QUOTED PASSAGE -
Viewing 30 posts - 1 through 30 (of 30 total)
  • give me your inuendo's!
  • odannyboy
    Free Member

    long story but im texting someone to arrange to go out.the conversation is being had in the third person with a kind of spy/ bond type theme. odd i know but run with me! im running out of flirtatios inuendos, help me out…were talking concealed weapon, booby traps, lying low etc etc.
    ive run out know tho..any ideas?

    hels
    Free Member

    Buy a copy of Viz magazine ?

    gravitysucks
    Free Member

    I take it you’ve already used the words Pussy Galore

    Junkyard
    Free Member

    tell me you have asked abut her secret cave 😯
    Surely she has a pussy to stroke or are you the villan?

    cynic-al
    Full Member

    My wife asked me for an innuendo. I gave her one.

    BruceWee
    Full Member

    Inyourendo!

    woody2000
    Full Member

    Mention that you’d like to attempt re-entry later (Moonraker innuendo)

    Juicy_plum
    Free Member

    odannyboy, what gift did you decide upon for your “bird”?

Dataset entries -

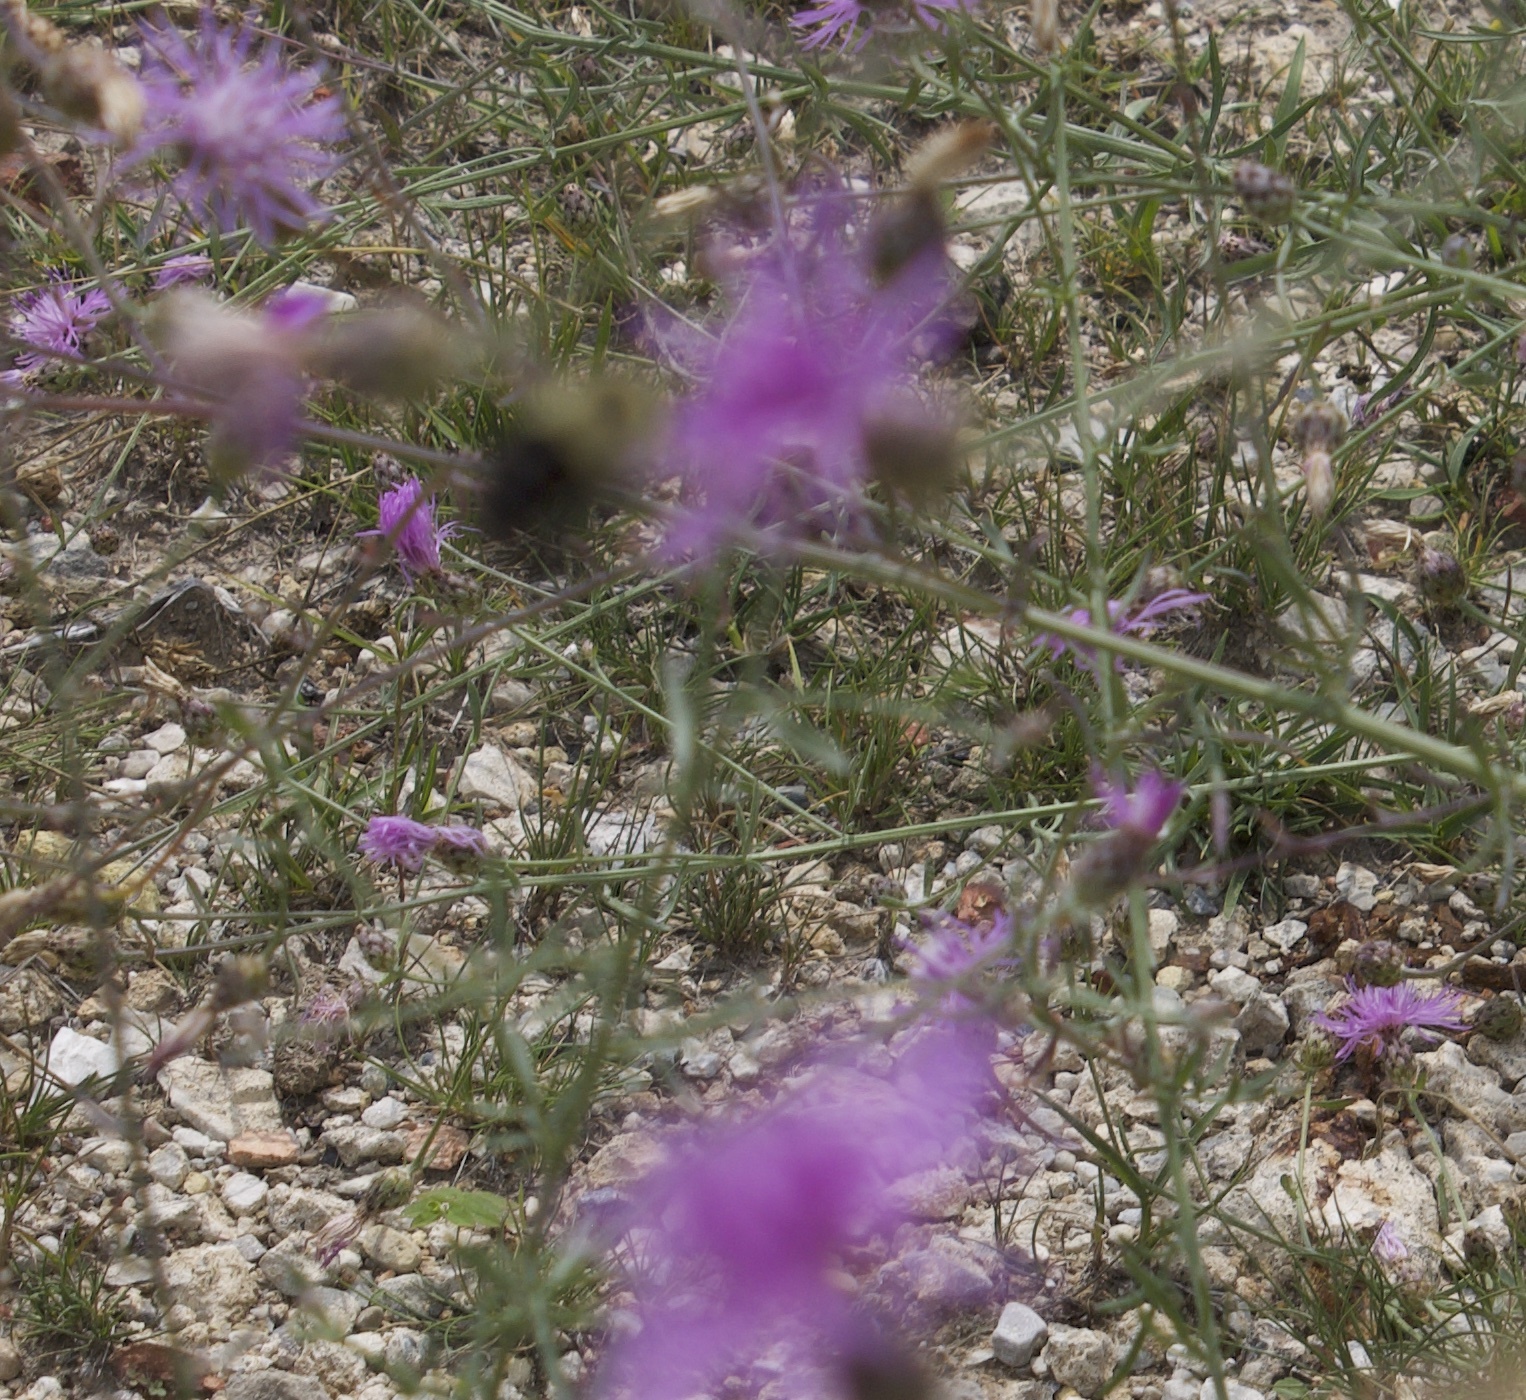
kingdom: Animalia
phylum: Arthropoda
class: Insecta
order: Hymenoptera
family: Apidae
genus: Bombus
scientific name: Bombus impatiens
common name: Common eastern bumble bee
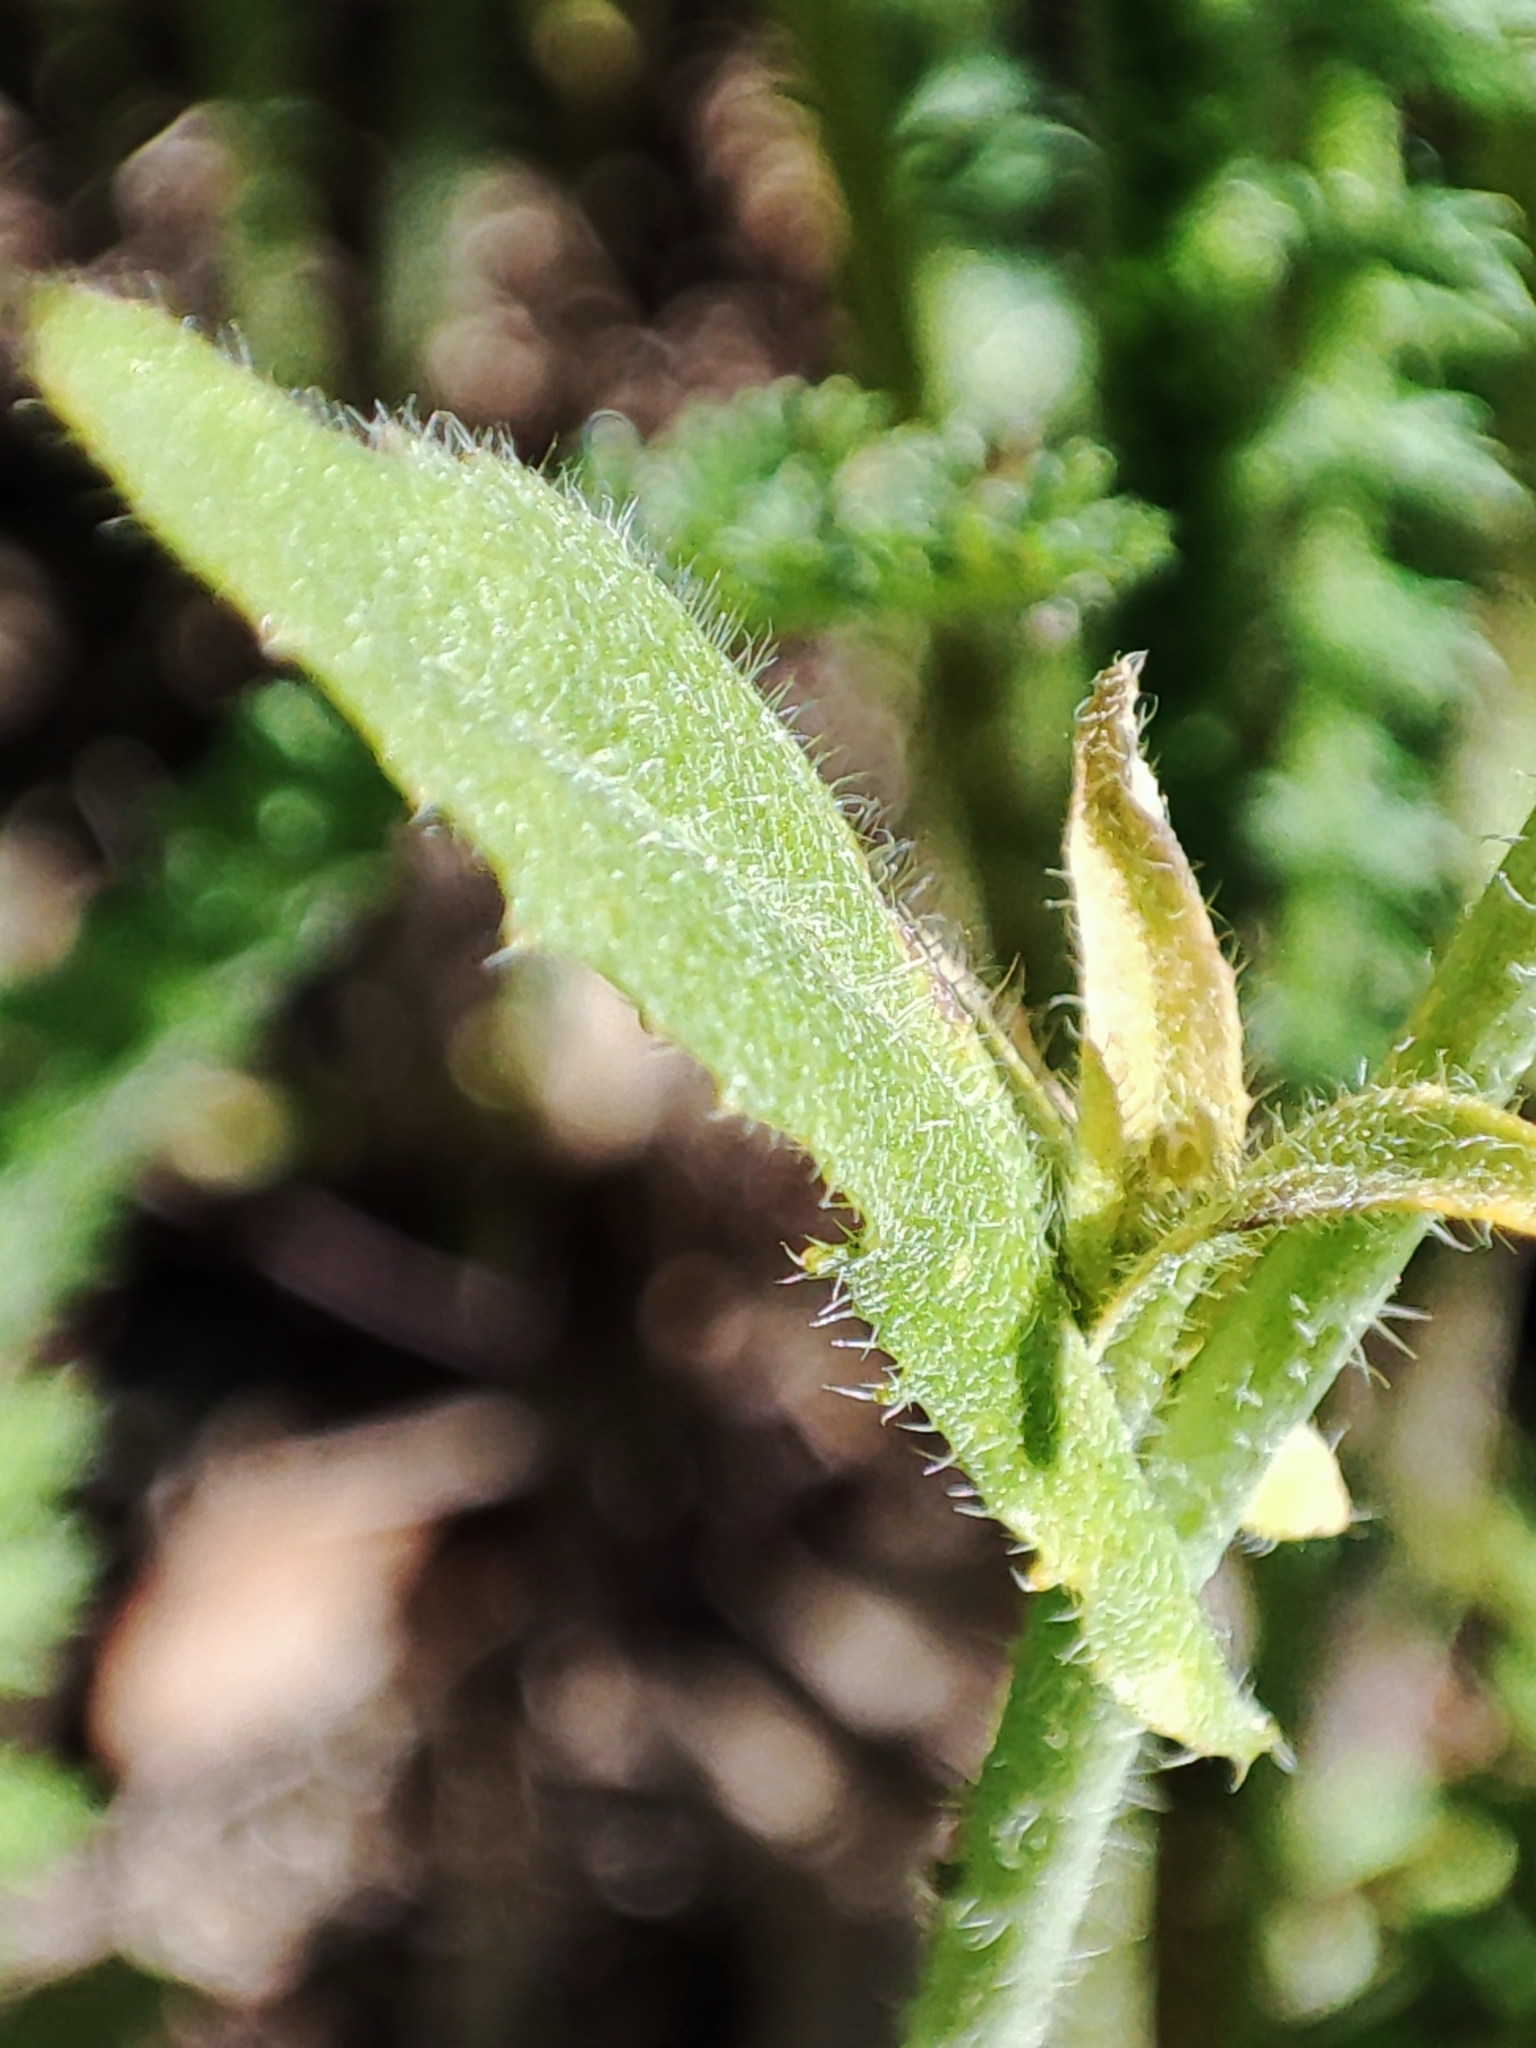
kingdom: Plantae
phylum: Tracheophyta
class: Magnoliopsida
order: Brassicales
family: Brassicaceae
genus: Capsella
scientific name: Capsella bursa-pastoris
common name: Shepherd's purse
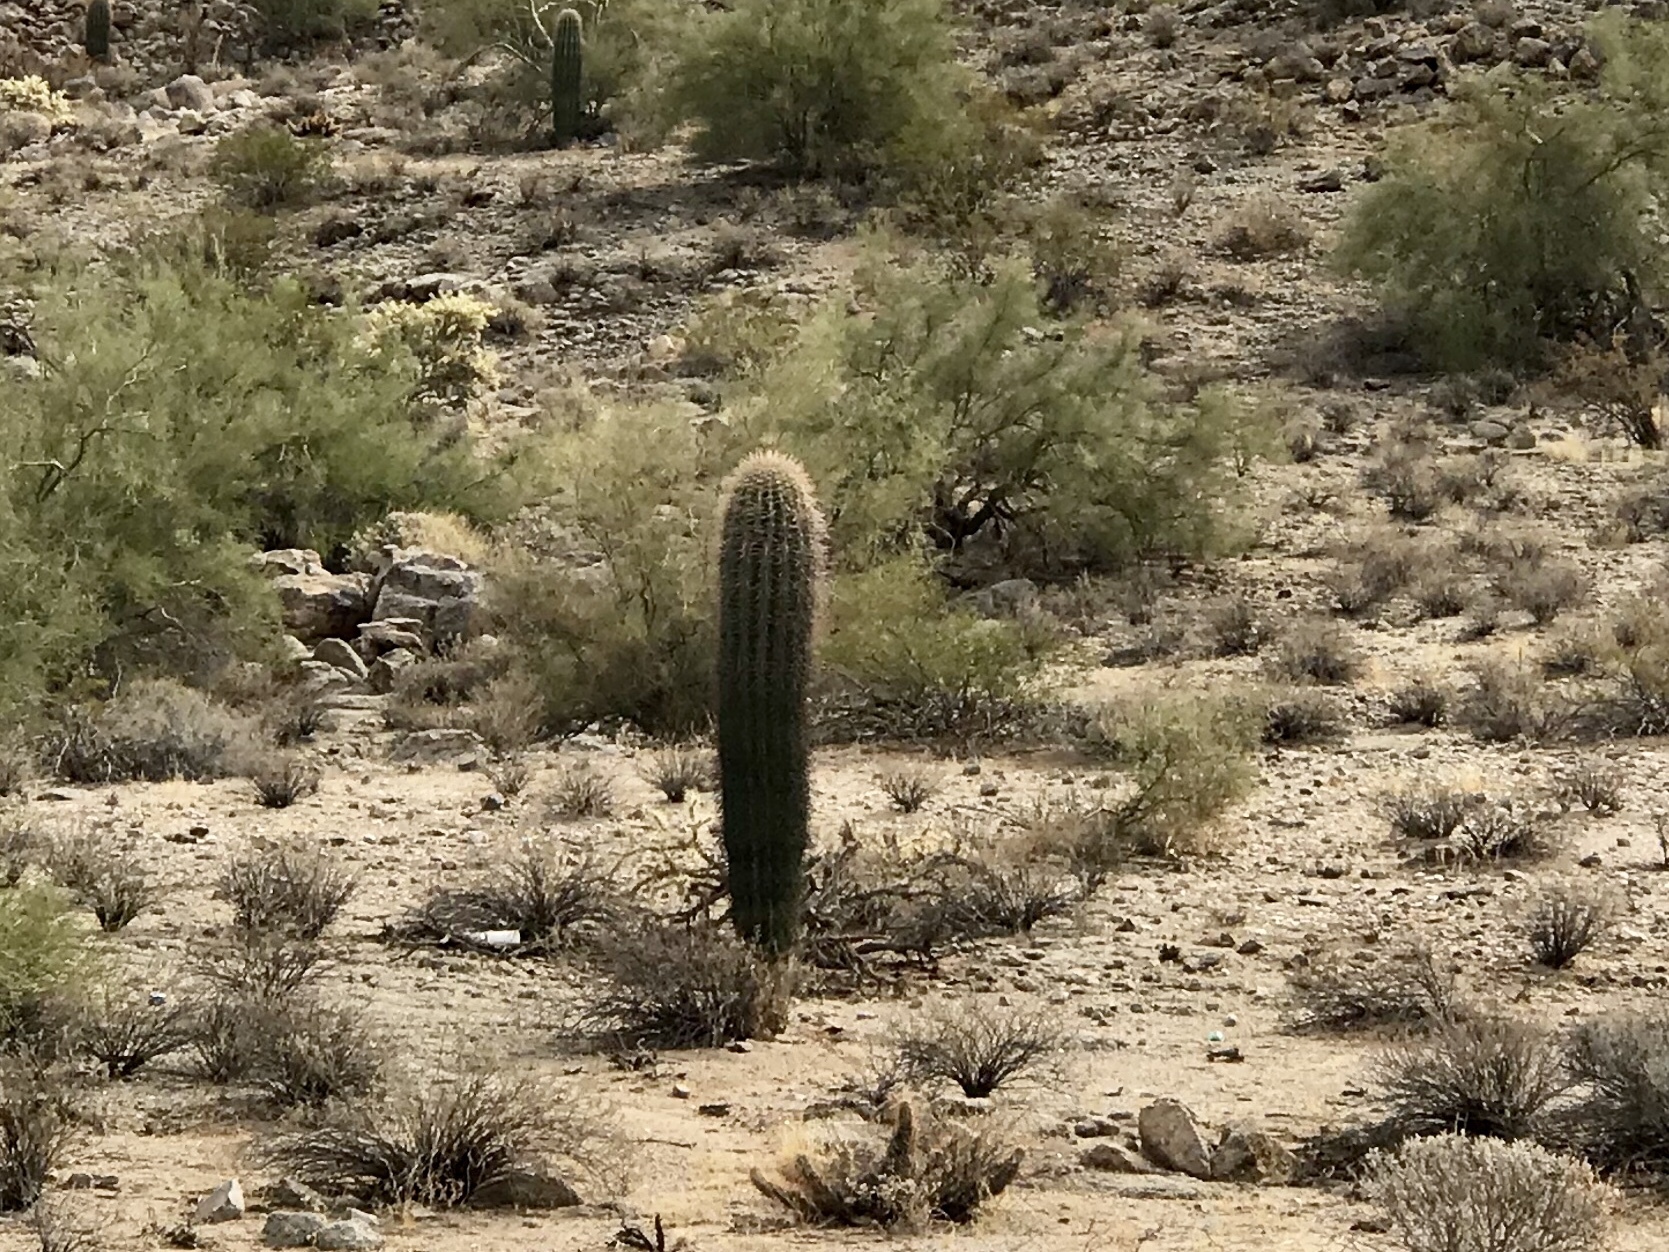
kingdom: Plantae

EXERCISE OBJECTIVE -
In the forum thread, which Bond film does woody2000 name as the source of the "re-entry" innuendo?

RESULT OF THIS EXERCISE -
Moonraker